- _Task item_
Look through the entries for the string "note" and copy every line where it shows up.

Start of Supplied entries

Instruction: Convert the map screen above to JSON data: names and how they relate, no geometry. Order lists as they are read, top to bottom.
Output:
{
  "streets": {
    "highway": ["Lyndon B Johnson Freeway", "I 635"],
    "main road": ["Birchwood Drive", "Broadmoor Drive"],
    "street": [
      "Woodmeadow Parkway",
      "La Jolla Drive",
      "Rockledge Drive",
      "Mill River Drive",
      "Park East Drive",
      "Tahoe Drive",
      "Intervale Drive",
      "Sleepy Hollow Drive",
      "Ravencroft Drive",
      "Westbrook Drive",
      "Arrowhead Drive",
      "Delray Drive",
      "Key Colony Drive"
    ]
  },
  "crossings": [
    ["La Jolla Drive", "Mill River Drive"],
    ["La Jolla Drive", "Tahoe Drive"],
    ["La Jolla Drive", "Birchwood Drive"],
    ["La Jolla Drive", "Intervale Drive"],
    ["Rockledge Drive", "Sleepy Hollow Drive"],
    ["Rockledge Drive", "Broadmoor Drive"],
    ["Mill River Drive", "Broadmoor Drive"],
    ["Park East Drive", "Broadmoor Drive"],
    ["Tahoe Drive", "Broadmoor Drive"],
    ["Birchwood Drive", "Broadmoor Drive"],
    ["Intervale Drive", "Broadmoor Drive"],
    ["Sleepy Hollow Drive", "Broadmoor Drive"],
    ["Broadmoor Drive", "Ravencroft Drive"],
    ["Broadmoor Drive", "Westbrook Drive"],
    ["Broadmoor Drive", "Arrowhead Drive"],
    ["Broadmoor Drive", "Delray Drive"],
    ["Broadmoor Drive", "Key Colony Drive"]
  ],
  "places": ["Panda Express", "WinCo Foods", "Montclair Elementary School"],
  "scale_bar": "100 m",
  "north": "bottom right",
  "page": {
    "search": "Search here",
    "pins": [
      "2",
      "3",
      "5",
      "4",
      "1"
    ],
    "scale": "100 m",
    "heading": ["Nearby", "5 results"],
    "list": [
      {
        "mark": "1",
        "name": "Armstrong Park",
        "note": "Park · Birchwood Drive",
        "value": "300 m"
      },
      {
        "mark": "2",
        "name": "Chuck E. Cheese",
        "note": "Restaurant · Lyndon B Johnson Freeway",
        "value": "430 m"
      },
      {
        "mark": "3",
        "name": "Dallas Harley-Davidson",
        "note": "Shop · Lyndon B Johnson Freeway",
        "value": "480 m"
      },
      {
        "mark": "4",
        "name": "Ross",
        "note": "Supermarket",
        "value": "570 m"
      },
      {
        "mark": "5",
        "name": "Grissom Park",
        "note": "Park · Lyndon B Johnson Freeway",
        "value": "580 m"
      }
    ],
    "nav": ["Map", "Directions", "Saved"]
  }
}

End of Supplied entries

- _Answer for this exercise_
        "note": "Park · Birchwood Drive",
        "note": "Restaurant · Lyndon B Johnson Freeway",
        "note": "Shop · Lyndon B Johnson Freeway",
        "note": "Supermarket",
        "note": "Park · Lyndon B Johnson Freeway",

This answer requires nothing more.